| ASSIGNMENT |
Check each line of the records below and collect those that include the word "days".

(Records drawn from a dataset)

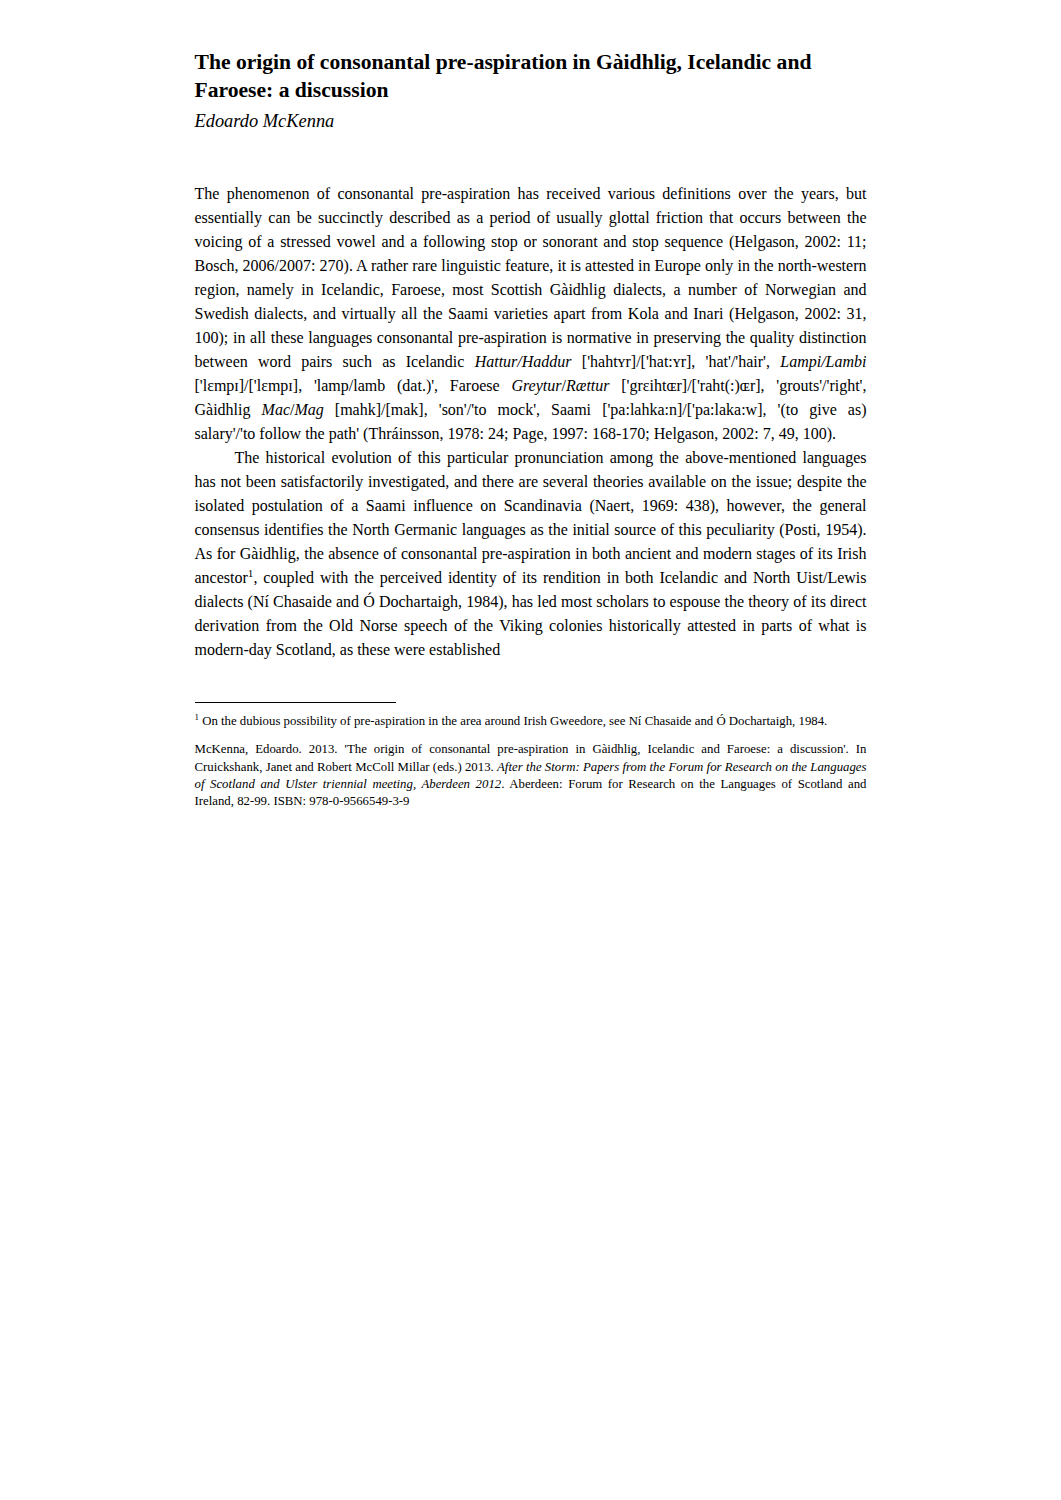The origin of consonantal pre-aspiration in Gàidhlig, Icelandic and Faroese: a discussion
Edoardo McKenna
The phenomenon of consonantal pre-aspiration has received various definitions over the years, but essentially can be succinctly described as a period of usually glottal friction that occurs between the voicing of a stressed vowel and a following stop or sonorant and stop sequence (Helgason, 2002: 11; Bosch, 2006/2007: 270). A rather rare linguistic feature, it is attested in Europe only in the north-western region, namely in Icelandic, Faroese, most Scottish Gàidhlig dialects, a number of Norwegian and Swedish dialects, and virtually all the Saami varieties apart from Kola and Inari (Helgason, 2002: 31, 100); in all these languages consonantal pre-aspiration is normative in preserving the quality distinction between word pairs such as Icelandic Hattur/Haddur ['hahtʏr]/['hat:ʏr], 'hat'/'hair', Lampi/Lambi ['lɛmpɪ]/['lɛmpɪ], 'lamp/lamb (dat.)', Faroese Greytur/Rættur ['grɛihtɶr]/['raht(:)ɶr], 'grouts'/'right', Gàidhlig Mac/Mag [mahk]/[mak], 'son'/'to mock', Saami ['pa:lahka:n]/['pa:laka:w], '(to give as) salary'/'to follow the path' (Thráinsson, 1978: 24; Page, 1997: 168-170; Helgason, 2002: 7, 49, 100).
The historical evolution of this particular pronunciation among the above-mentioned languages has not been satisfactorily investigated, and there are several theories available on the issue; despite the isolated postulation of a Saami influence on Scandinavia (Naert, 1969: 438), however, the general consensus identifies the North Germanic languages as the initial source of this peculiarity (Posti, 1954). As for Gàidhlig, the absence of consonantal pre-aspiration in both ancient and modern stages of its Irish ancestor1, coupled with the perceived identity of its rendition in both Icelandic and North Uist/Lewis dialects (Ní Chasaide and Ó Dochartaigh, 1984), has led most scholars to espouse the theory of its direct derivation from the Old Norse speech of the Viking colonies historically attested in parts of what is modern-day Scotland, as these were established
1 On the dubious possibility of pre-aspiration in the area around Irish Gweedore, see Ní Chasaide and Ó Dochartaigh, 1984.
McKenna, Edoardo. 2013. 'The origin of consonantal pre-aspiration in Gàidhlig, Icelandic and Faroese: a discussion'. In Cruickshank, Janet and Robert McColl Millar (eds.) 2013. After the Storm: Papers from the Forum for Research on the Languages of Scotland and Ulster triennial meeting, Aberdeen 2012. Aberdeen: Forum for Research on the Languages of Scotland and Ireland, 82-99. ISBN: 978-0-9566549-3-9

--

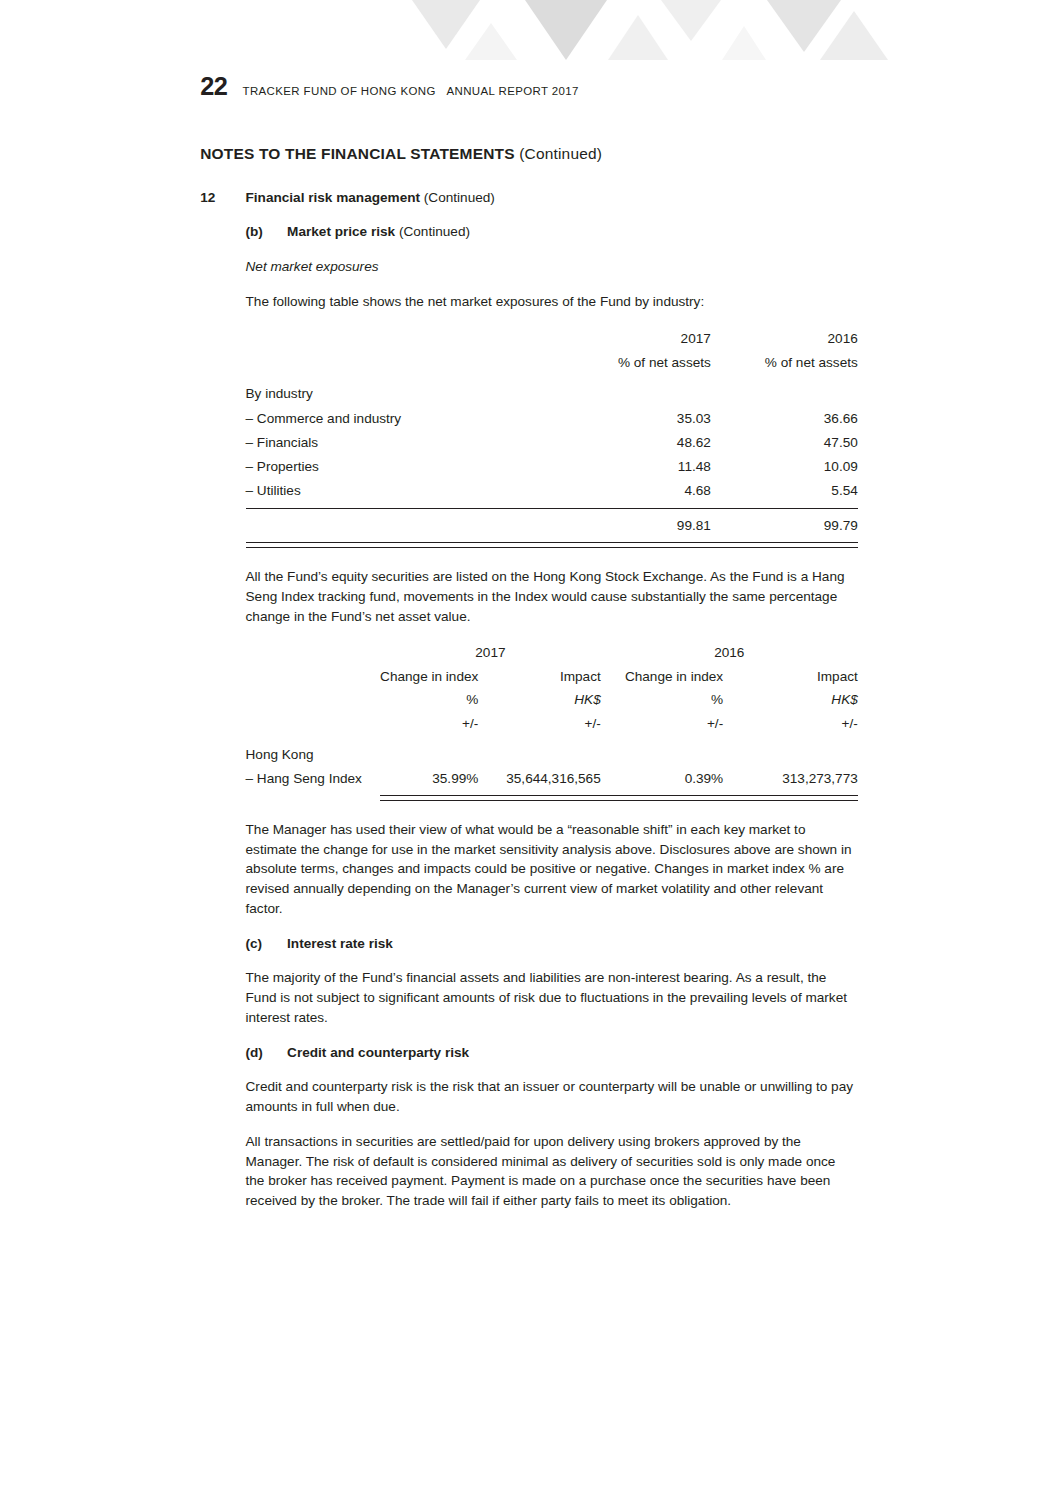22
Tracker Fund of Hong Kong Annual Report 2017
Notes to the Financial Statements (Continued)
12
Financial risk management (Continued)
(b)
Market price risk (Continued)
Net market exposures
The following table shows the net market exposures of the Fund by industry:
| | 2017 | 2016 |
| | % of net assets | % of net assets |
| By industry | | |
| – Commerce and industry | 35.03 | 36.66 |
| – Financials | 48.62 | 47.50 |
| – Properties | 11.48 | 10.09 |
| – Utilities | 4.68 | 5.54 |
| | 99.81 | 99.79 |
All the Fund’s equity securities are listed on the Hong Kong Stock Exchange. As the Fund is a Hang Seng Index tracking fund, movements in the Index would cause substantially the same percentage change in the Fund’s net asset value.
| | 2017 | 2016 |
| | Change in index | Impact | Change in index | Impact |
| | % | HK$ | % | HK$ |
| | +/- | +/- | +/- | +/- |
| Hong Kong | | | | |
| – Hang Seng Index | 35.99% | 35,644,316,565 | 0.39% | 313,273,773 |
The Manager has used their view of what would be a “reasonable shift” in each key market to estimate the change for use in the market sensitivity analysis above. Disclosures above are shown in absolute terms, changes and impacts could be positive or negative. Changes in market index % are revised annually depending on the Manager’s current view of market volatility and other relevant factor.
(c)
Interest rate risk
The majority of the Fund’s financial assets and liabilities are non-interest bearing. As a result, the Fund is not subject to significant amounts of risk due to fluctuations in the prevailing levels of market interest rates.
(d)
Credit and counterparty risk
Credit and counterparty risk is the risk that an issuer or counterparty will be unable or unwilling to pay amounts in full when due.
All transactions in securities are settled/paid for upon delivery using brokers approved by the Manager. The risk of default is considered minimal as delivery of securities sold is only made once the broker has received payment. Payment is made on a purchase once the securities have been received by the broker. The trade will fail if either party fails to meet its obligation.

---

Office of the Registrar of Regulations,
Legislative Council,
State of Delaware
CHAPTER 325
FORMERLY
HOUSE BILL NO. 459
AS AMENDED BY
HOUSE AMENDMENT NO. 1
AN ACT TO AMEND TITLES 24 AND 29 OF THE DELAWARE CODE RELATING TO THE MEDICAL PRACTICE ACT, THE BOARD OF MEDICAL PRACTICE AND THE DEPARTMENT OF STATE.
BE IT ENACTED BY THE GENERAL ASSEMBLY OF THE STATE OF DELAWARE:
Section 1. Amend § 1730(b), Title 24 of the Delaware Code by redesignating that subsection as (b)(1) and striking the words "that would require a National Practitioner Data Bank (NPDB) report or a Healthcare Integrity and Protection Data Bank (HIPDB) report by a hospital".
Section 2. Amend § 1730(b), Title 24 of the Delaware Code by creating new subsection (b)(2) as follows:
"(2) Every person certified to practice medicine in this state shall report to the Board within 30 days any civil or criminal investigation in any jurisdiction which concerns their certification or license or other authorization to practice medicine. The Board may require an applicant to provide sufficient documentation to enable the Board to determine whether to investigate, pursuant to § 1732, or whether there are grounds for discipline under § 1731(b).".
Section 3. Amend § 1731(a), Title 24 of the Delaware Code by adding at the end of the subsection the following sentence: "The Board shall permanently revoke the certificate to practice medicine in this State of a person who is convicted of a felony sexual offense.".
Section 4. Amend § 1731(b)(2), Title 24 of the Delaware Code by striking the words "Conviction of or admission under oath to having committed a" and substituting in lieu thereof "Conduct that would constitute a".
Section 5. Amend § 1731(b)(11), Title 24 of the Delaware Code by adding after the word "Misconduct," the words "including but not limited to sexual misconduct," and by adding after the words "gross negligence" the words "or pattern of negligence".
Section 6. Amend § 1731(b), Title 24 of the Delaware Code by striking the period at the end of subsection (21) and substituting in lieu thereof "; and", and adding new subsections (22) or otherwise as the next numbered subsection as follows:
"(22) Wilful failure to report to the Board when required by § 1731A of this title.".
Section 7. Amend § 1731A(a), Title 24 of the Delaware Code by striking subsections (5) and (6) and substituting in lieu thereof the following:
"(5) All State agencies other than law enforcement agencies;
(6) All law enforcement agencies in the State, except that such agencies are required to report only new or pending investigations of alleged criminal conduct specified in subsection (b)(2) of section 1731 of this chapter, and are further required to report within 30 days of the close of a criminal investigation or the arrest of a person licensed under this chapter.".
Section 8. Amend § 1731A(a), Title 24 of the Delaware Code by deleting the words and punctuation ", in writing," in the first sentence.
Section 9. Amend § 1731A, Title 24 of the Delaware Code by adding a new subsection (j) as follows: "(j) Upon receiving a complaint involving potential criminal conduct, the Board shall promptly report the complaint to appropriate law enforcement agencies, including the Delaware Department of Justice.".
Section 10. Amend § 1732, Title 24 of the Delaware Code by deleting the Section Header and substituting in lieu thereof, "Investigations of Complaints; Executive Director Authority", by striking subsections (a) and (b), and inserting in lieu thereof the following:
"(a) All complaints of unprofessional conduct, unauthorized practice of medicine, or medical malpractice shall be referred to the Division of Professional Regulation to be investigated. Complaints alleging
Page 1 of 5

| TASK ANSWER |
"(2) Every person certified to practice medicine in this state shall report to the Board within 30 days any civil or criminal investigation in any jurisdiction which concerns their certification or license or other authorization to practice medicine. The Board may require an applicant to provide sufficient documentation to enable the Board to determine whether to investigate, pursuant to § 1732, or whether there are grounds for discipline under § 1731(b).".
(6) All law enforcement agencies in the State, except that such agencies are required to report only new or pending investigations of alleged criminal conduct specified in subsection (b)(2) of section 1731 of this chapter, and are further required to report within 30 days of the close of a criminal investigation or the arrest of a person licensed under this chapter.".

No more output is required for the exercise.